Quest’ultima osservazione suggerisce una riflessione per quello che è lecito attendersi: se la crescita economica non riprende vigorosa sarà complicato per il governo riuscire a trovare risorse pubbliche per rispondere alle tendenze al rialzo della spesa sanitaria, per l’invecchiamento della popolazione e il progresso tecnologico. In questo caso, con il trend di aumento del peso del finanziamento privato che sembra essere destinato ineluttabilmente a continuare, il rischio di “privatizzare” la sanità è reale. Se vogliamo però evitare di “privatizzare” la sanità in modo disordinato, il governo dovrebbe chiarire cosa ragionevolmente può essere garantito in modo sostenibile dal Servizio sanitario nazionale e cosa invece dovrebbe essere coperto da un mercato delle assicurazioni sanitarie private realmente complementari al sistema pubblico. E proporre, coerentemente, un quadro regolatorio entro il quale le assicurazioni complementari al pubblico possano svolgere il loro ruolo.

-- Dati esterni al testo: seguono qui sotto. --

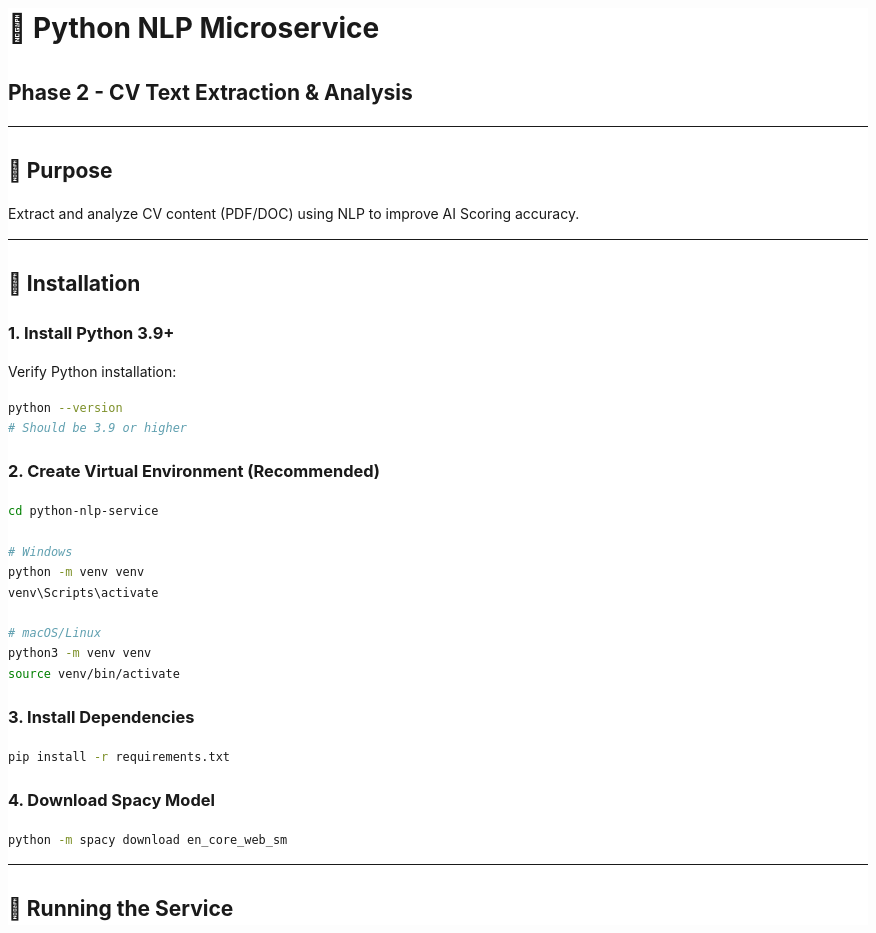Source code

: # 🤖 Python NLP Microservice

## Phase 2 - CV Text Extraction & Analysis

---

## 🎯 **Purpose**

Extract and analyze CV content (PDF/DOC) using NLP to improve AI Scoring accuracy.

---

## 🚀 **Installation**

### **1. Install Python 3.9+**

Verify Python installation:
```bash
python --version
# Should be 3.9 or higher
```

### **2. Create Virtual Environment (Recommended)**

```bash
cd python-nlp-service

# Windows
python -m venv venv
venv\Scripts\activate

# macOS/Linux
python3 -m venv venv
source venv/bin/activate
```

### **3. Install Dependencies**

```bash
pip install -r requirements.txt
```

### **4. Download Spacy Model**

```bash
python -m spacy download en_core_web_sm
```

---

## 🏃 **Running the Service**
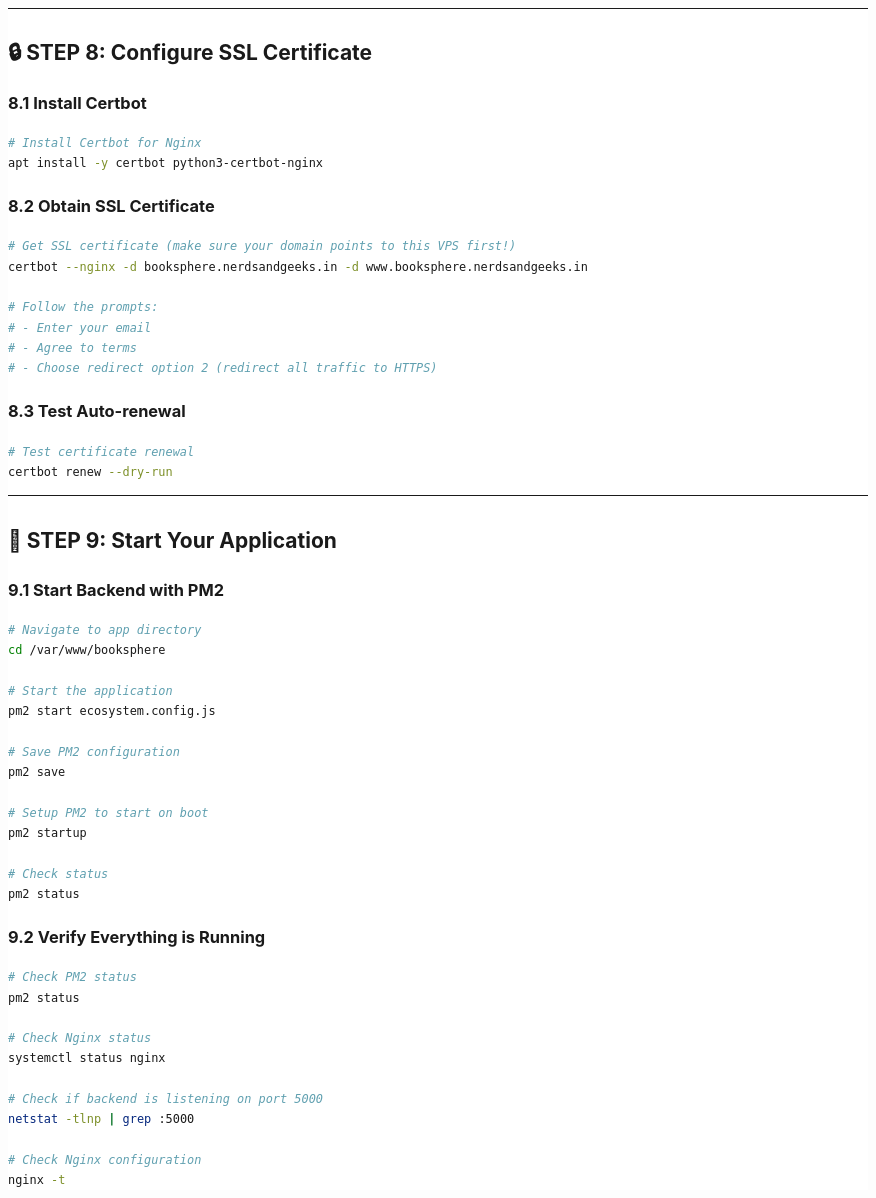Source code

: 
---

## 🔒 **STEP 8: Configure SSL Certificate**

### **8.1 Install Certbot**
```bash
# Install Certbot for Nginx
apt install -y certbot python3-certbot-nginx
```

### **8.2 Obtain SSL Certificate**
```bash
# Get SSL certificate (make sure your domain points to this VPS first!)
certbot --nginx -d booksphere.nerdsandgeeks.in -d www.booksphere.nerdsandgeeks.in

# Follow the prompts:
# - Enter your email
# - Agree to terms
# - Choose redirect option 2 (redirect all traffic to HTTPS)
```

### **8.3 Test Auto-renewal**
```bash
# Test certificate renewal
certbot renew --dry-run
```

---

## 🚀 **STEP 9: Start Your Application**

### **9.1 Start Backend with PM2**
```bash
# Navigate to app directory
cd /var/www/booksphere

# Start the application
pm2 start ecosystem.config.js

# Save PM2 configuration
pm2 save

# Setup PM2 to start on boot
pm2 startup

# Check status
pm2 status
```

### **9.2 Verify Everything is Running**
```bash
# Check PM2 status
pm2 status

# Check Nginx status
systemctl status nginx

# Check if backend is listening on port 5000
netstat -tlnp | grep :5000

# Check Nginx configuration
nginx -t
```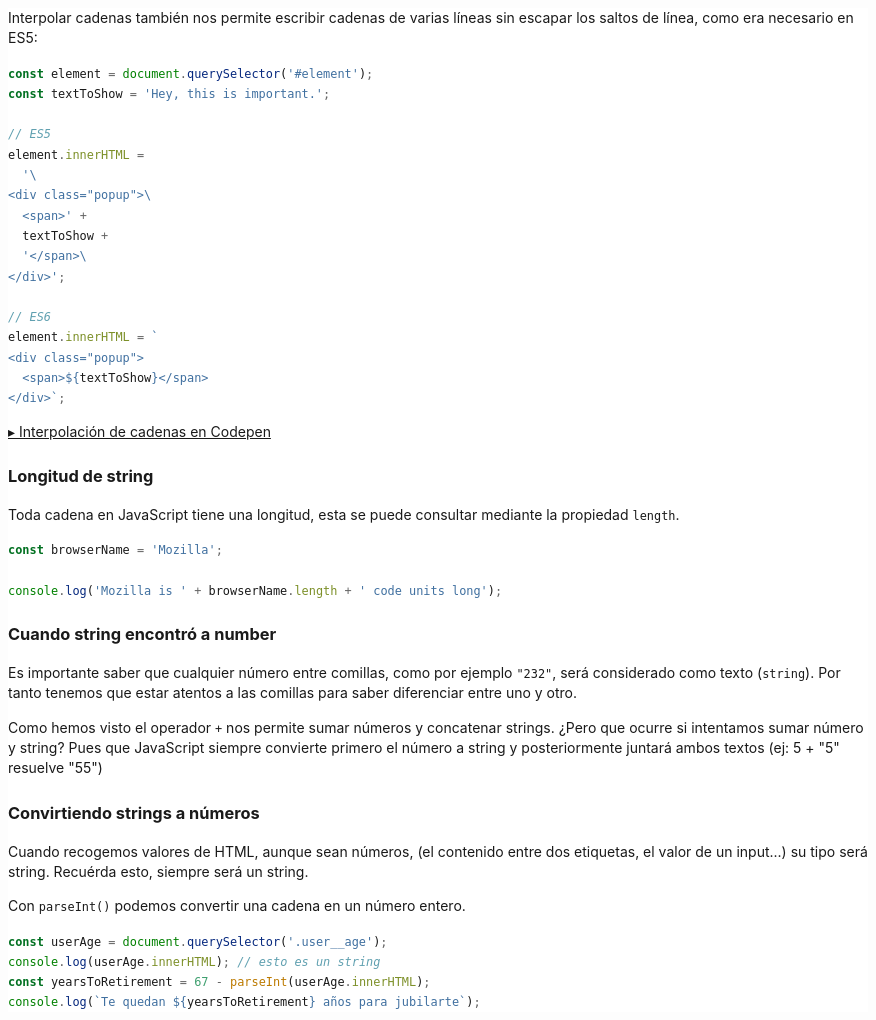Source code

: Interpolar cadenas también nos permite escribir cadenas de varias líneas sin escapar los saltos de línea, como era necesario en ES5:

```js
const element = document.querySelector('#element');
const textToShow = 'Hey, this is important.';

// ES5
element.innerHTML =
  '\
<div class="popup">\
  <span>' +
  textToShow +
  '</span>\
</div>';

// ES6
element.innerHTML = `
<div class="popup">
  <span>${textToShow}</span>
</div>`;
```

[▸ Interpolación de cadenas en Codepen](https://codepen.io/adalab/pen/wpPZvN?editors=0010)

### Longitud de string

Toda cadena en JavaScript tiene una longitud, esta se puede consultar mediante la propiedad `length`.

```js
const browserName = 'Mozilla';

console.log('Mozilla is ' + browserName.length + ' code units long');
```

### Cuando string encontró a number

Es importante saber que cualquier número entre comillas, como por ejemplo `"232"`, será considerado como texto (`string`). Por tanto tenemos que estar atentos a las comillas para saber diferenciar entre uno y otro.

Como hemos visto el operador `+` nos permite sumar números y concatenar strings. ¿Pero que ocurre si intentamos sumar número y string? Pues que JavaScript siempre convierte primero el número a string y posteriormente juntará ambos textos (ej: 5 + "5" resuelve "55")

### Convirtiendo strings a números

Cuando recogemos valores de HTML, aunque sean números, (el contenido entre dos etiquetas, el valor de un input...) su tipo será string. Recuérda esto, siempre será un string.

Con `parseInt()` podemos convertir una cadena en un número entero.

```js
const userAge = document.querySelector('.user__age');
console.log(userAge.innerHTML); // esto es un string
const yearsToRetirement = 67 - parseInt(userAge.innerHTML);
console.log(`Te quedan ${yearsToRetirement} años para jubilarte`);
```
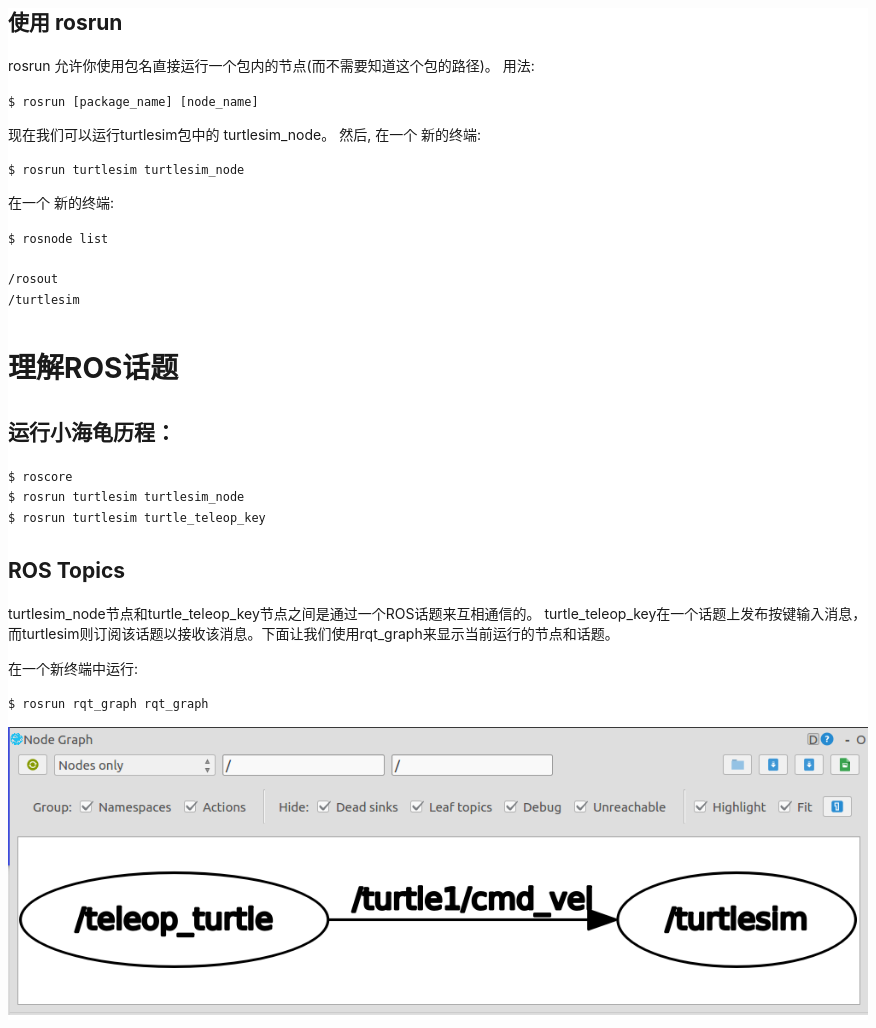 ## 使用 rosrun
rosrun 允许你使用包名直接运行一个包内的节点(而不需要知道这个包的路径)。
用法:
```shell
$ rosrun [package_name] [node_name]
```
现在我们可以运行turtlesim包中的 turtlesim_node。
然后, 在一个 新的终端:

```shell
$ rosrun turtlesim turtlesim_node
```
在一个 新的终端:
```shell
$ rosnode list

/rosout
/turtlesim
```
# 理解ROS话题
## 运行小海龟历程：

```shell
$ roscore
$ rosrun turtlesim turtlesim_node
$ rosrun turtlesim turtle_teleop_key
```

## ROS Topics
turtlesim_node节点和turtle_teleop_key节点之间是通过一个ROS话题来互相通信的。 turtle_teleop_key在一个话题上发布按键输入消息，而turtlesim则订阅该话题以接收该消息。下面让我们使用rqt_graph来显示当前运行的节点和话题。 

在一个新终端中运行:
```shell
$ rosrun rqt_graph rqt_graph
```
![](./res/turtlesim1.png)
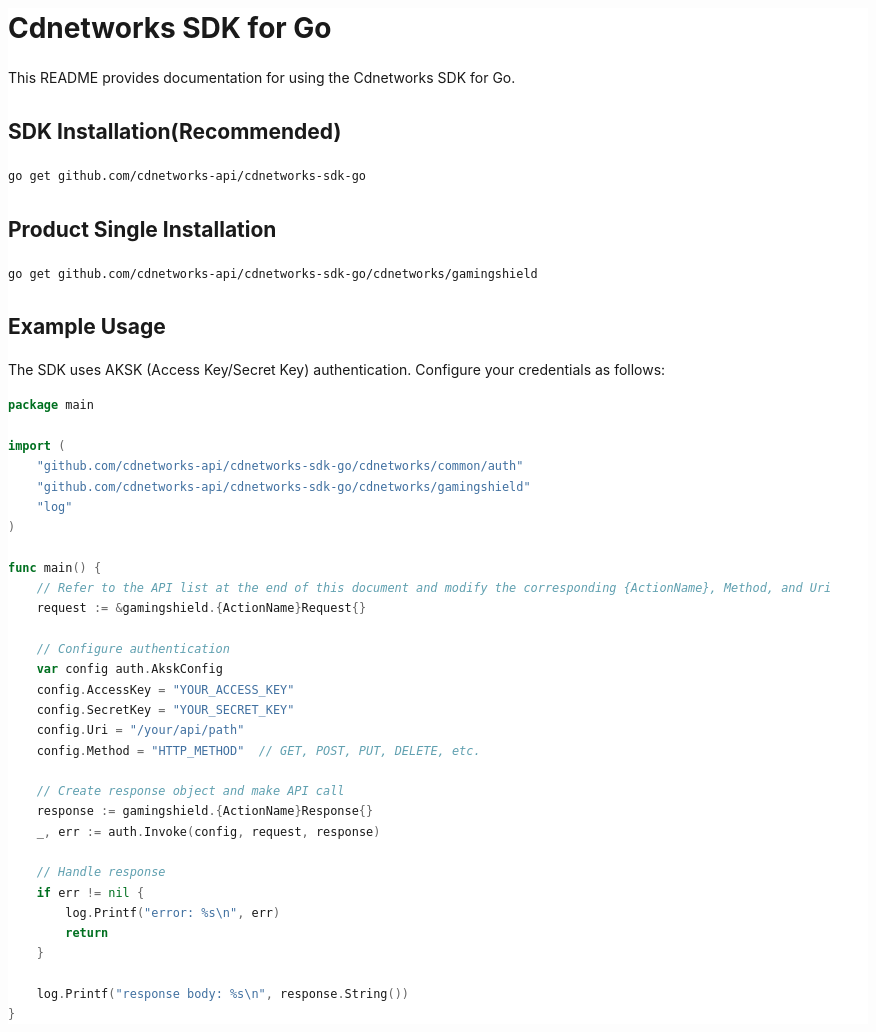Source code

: # Cdnetworks SDK for Go

This README provides documentation for using the Cdnetworks SDK for Go.

## SDK Installation(Recommended)

```bash
go get github.com/cdnetworks-api/cdnetworks-sdk-go
```

## Product Single Installation

```bash
go get github.com/cdnetworks-api/cdnetworks-sdk-go/cdnetworks/gamingshield
```

## Example Usage

The SDK uses AKSK (Access Key/Secret Key) authentication. Configure your credentials as follows:

```go
package main

import (
    "github.com/cdnetworks-api/cdnetworks-sdk-go/cdnetworks/common/auth"
    "github.com/cdnetworks-api/cdnetworks-sdk-go/cdnetworks/gamingshield"
    "log"
)

func main() {
	// Refer to the API list at the end of this document and modify the corresponding {ActionName}, Method, and Uri
    request := &gamingshield.{ActionName}Request{}

    // Configure authentication
    var config auth.AkskConfig
    config.AccessKey = "YOUR_ACCESS_KEY"
    config.SecretKey = "YOUR_SECRET_KEY"
    config.Uri = "/your/api/path"
    config.Method = "HTTP_METHOD"  // GET, POST, PUT, DELETE, etc.

    // Create response object and make API call
    response := gamingshield.{ActionName}Response{}
    _, err := auth.Invoke(config, request, response)

    // Handle response
    if err != nil {
        log.Printf("error: %s\n", err)
        return
    }

    log.Printf("response body: %s\n", response.String())
}
```
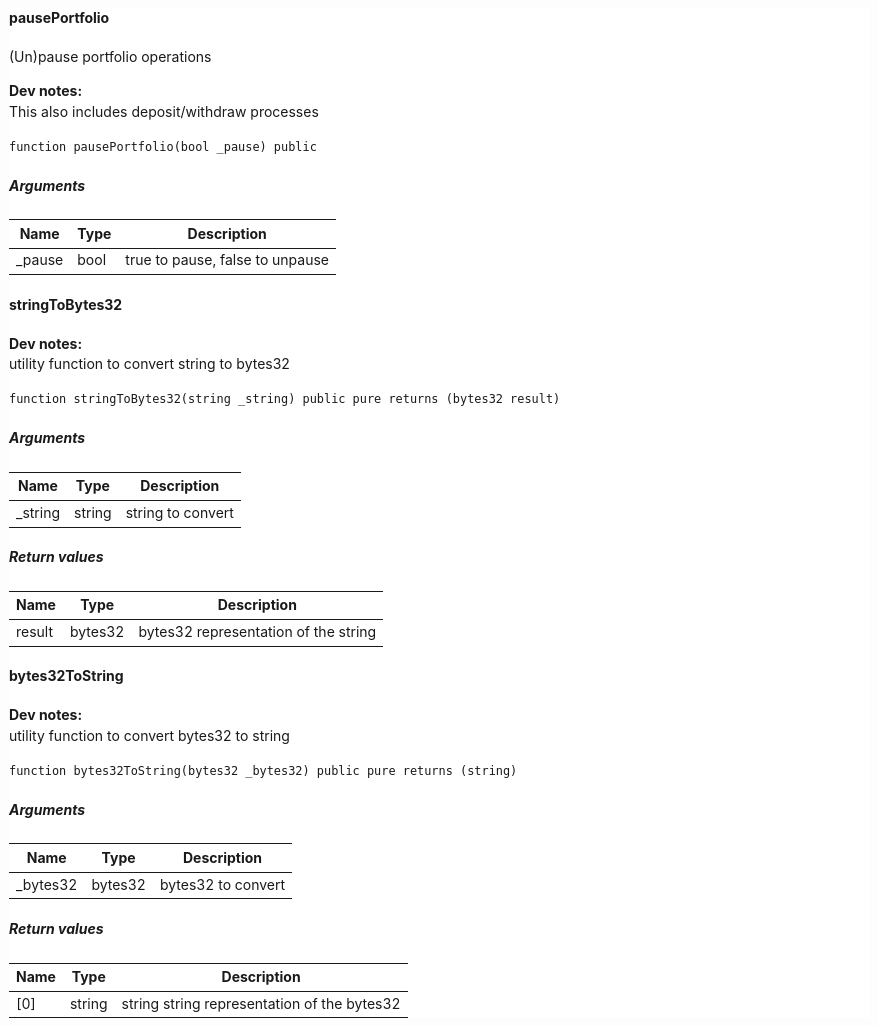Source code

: #### pausePortfolio

(Un)pause portfolio operations

**Dev notes:** \
This also includes deposit/withdraw processes

```solidity:no-line-numbers
function pausePortfolio(bool _pause) public
```

##### Arguments

| Name | Type | Description |
| ---- | ---- | ----------- |
| _pause | bool | true to pause, false to unpause |

#### stringToBytes32

**Dev notes:** \
utility function to convert string to bytes32

```solidity:no-line-numbers
function stringToBytes32(string _string) public pure returns (bytes32 result)
```

##### Arguments

| Name | Type | Description |
| ---- | ---- | ----------- |
| _string | string | string to convert |

##### Return values

| Name | Type | Description |
| ---- | ---- | ----------- |
| result | bytes32 | bytes32 representation of the string |

#### bytes32ToString

**Dev notes:** \
utility function to convert bytes32 to string

```solidity:no-line-numbers
function bytes32ToString(bytes32 _bytes32) public pure returns (string)
```

##### Arguments

| Name | Type | Description |
| ---- | ---- | ----------- |
| _bytes32 | bytes32 | bytes32 to convert |

##### Return values

| Name | Type | Description |
| ---- | ---- | ----------- |
| [0] | string | string  string representation of the bytes32 |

[1] Per un ulteriore approfondimento, si veda il report dell’OCSE “A system of Health Accounts 2011”.

[2] In termini assoluti, a prezzi correnti l’Italia ha speso 2.219 euro pro capite, un valore molto inferiore al dato francese (3.910,7 euro) e al dato tedesco (5.054,4 euro).

[3] Per un ulteriore approfondimento si vedano le nostre precedenti note: “L’evoluzione della spesa sanitaria italiana”, 5 gennaio 2023; “L’evoluzione dei finanziamenti alla sanità in Italia”, 16 maggio 2024; “Come viene finanziata la sanità tra le Regioni?”, 31 maggio 2024.

[4] La natura “sostitutiva” della spesa privata si osserva anche quando si confrontano i Paesi del nord e del sud Europa. Nei Paesi del nord Europa come Norvegia, Svezia e Danimarca, la spesa privata per la sanità è significativamente più bassa, sia in termini assoluti sia in rapporto al Pil, rispetto a Paesi come Italia, Spagna e Grecia. Nel 2022, la Norvegia e la Svezia hanno registrato spese private pari rispettivamente all’1,14% e all’1,5% del loro Pil, a fronte del 2,5% della Spagna e del 3,2% della Grecia. Questa differenza è dovuta ragionevolmente alla struttura dei sistemi sanitari, che nei Paesi nordici sono fortemente finanziati dallo Stato, lasciando una quota minore alla spesa privata. Al contrario, nei Paesi del sud Europa, la popolazione tende a dipendere maggiormente da soluzioni private per accedere alle cure mediche.